BEGIN Quoted text
The reverse engineering methodology will be used to correct the Arabic labels and text in migrated geospatial data, by analyzing the Arabic alphabetic character by character and determine how it will be displayed. The requirements to solve this problem are:

The traditional GIS system with the non-standard Arabic library (the traditional GIS software on its hardware and operating system platform, and the Arabic font library used to create Arabic text annotation).

The modern GIS system where the geospatial data will be migrated.

Development tool (programming language) on the modern GIS system.

Missing data: documentation, description, or any details about the Arabic font library used to create Arabic labels in the traditional GIS system.

Since the traditional GIS system exists, we can track how the labels are treated when imported to the modern system. The Arabic alphabetic is composed mainly from 28 letters, and due to different letters shape, the Arabic keyboard has 32 different Arabic letters. In addition to numbers and other characters, the total amount of Arabic letters in font library is 48 characters.

3.2 Data Model

The geospatial model is made of point feature, each point has defined attributes: ID, Type, X, Y, Arabic Letter, Old Code, and Microsoft Code. Each point will have a label written on the map from the field "Arabic Letter", displayed at the position of point with a determined offset from the point symbol.

Data model for the spatial feature


3.3 Create geospatial data in traditional GIS system

Sample for Arabic Letter “?” in traditional GIS system
ID Type X Y Arabic Letter Old Code Microsoft Code
1 point 1000 1000 ا 0 0

3.4 Create geospatial data in modern GIS system

Sample for Arabic Letter “?” in modern GIS system
ID Type X Y Arabic Letter Old Code Microsoft Code
1 point 1000 1000 ا 0 208

The same data model will be implemented in both GIS systems: modern and traditional. The 48 features will be created by alphabetic order with same position (X, Y) in both systems, where the X is constant and Y is incremented by constant value so that the features are displayed as array on the map. Each feature will have one label, and this label is just one letter from the Arabic 48 characters.

The 48 point features will be created on both GIS systems, and each feature has its own ID. Also, the field named "Microsoft Code" includes the value of the letter code in Microsoft codepage 1256 (Arabic Windows). For example, the Alef character code is 208, and stored as shown in the above table.

3.5 Import the geospatial data from traditional to modern GIS systems

The geospatial data created in traditional GIS system will be imported to modern GIS system. The imported Arabic letters are stored and displayed as unreadable characters. The features were imported to modern GIS system, and for each ID the corresponding Arabic letter is known. Each Arabic letter in Microsoft codepage 1256 (Arabic Windows) has a unique code.

Sample for Arabic Letter “?” in imported from traditional GIS system
ID Type X Y Arabic Letter Old Code Microsoft Code
1 point 1000 1000 ? 0 0

3.6 Update "Microsoft Code" field from modern GIS system

The imported data inside modern GIS system will update the values of the field "Microsoft Code" from the same data created in the modern GIS system.
END Quoted text
BEGIN Information shown
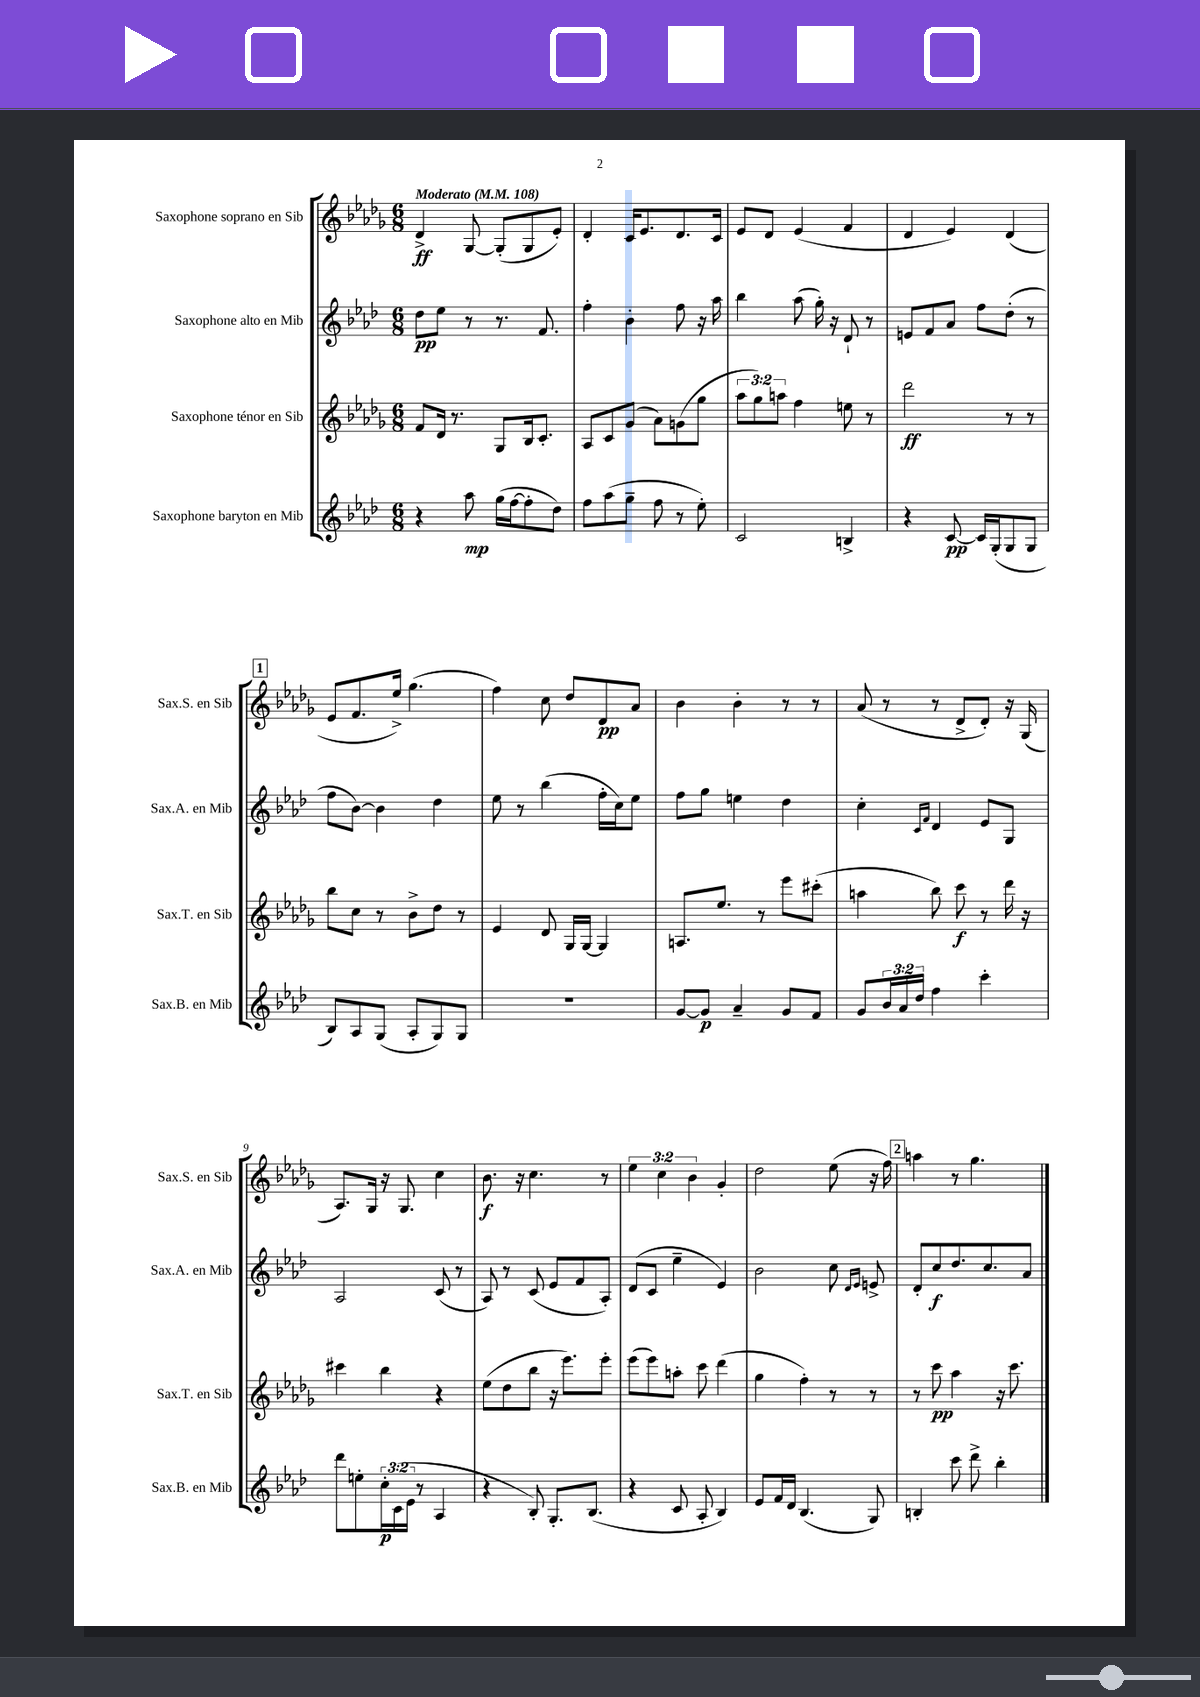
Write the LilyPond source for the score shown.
END Information shown
**Requirements:**
- A) In the article on migrating Arabic GIS labels, which attributes does each point feature have?
- B) Carry on the article on migrating Arabic GIS labels from the point where it stops.

**Results by task:**
- A) ID, Type, X, Y, Arabic Letter, Old Code, and Microsoft Code.

- B)
Sample for Arabic Letter “?” in imported from traditional GIS system after update
ID Type X Y Arabic Letter Old Code Microsoft Code
1 point 1000 1000 ? 0 208

3.7 Update "Old Code" field from modern GIS system

The code value of the imported character will be computed and updated in the "Old Code" field. A small program will run to determine the current code for the imported character, and this value is stored in the field ‘Old Code”, for "Alef" character it’s 230.

Arabic Letter “?” imported on modern GIS system, and the code value of the imported character is determined and stored in the table in the field "Old Code"
ID Type X Y Arabic Letter Old Code Microsoft Code
1 point 1000 1000 ? 230 208

At this stage, the mapping matrix is complete, the "Alef" character when imported to GIS software on Microsoft, it has code 230 instead of 208, and the same for all remaining Arabic characters.

3.8 Create Conversion Matrix

Conversion matrix is created for each character, including the code value for the imported character, and code value of its original value.

Conversion Matrix of Arabic library


3.9 Develop the Conversion Program for the Imported Labels

A program will be developed to get the code value for each character (“Old Code”) in the imported geospatial data and substitute it with its associated "Microsoft code" in the conversion matrix, and store the new text annotation.


Sample of the conversion array implemented in the programming
language of the modern GIS system.


3.10 Apply Conversion Program

The conversion program will be applied to the whole geodatabase imported from traditional GIS system. Figure (3.1) shows the corrected data in the attributes table and Figure (3.2) shows the corrected text displayed on the map. Figure (4.1) displays the steps of the reverse engineering methodology, and Figure (4.2) displays the flow chart of the conversion program.


Sample of the result of the Arabic data corrected after
applying the conversion program in attributes


Sample of the result of the Arabic data corrected after
applying the conversion program in map


Reverse engineering methodology to correct Arabic data



Flow chart for conversion program

4. Conclusion

The reverse engineering methodology was introduced to correct the Arabic labels, developed with special non-standard libraries in traditional GIS systems, inside modern GIS systems. This methodology corrects the Arabic labels without any reference to the original library.

The runtime of the conversion program (update program) is relatively long, since it searches for each character in the geodatabase and computes its code value then changes it and commits the changes in the database. Although this methodology was developed initially to solve geospatial problem for Arabic labels, but it can be used also to solve Arabic (or any other language) text data created with font libraries without any documentation in old systems (IS or GIS systems).

References

Aiken, P. (1996), Data Reverse Engineering: Slaying the Legacy Dragon, McGraw-Hill.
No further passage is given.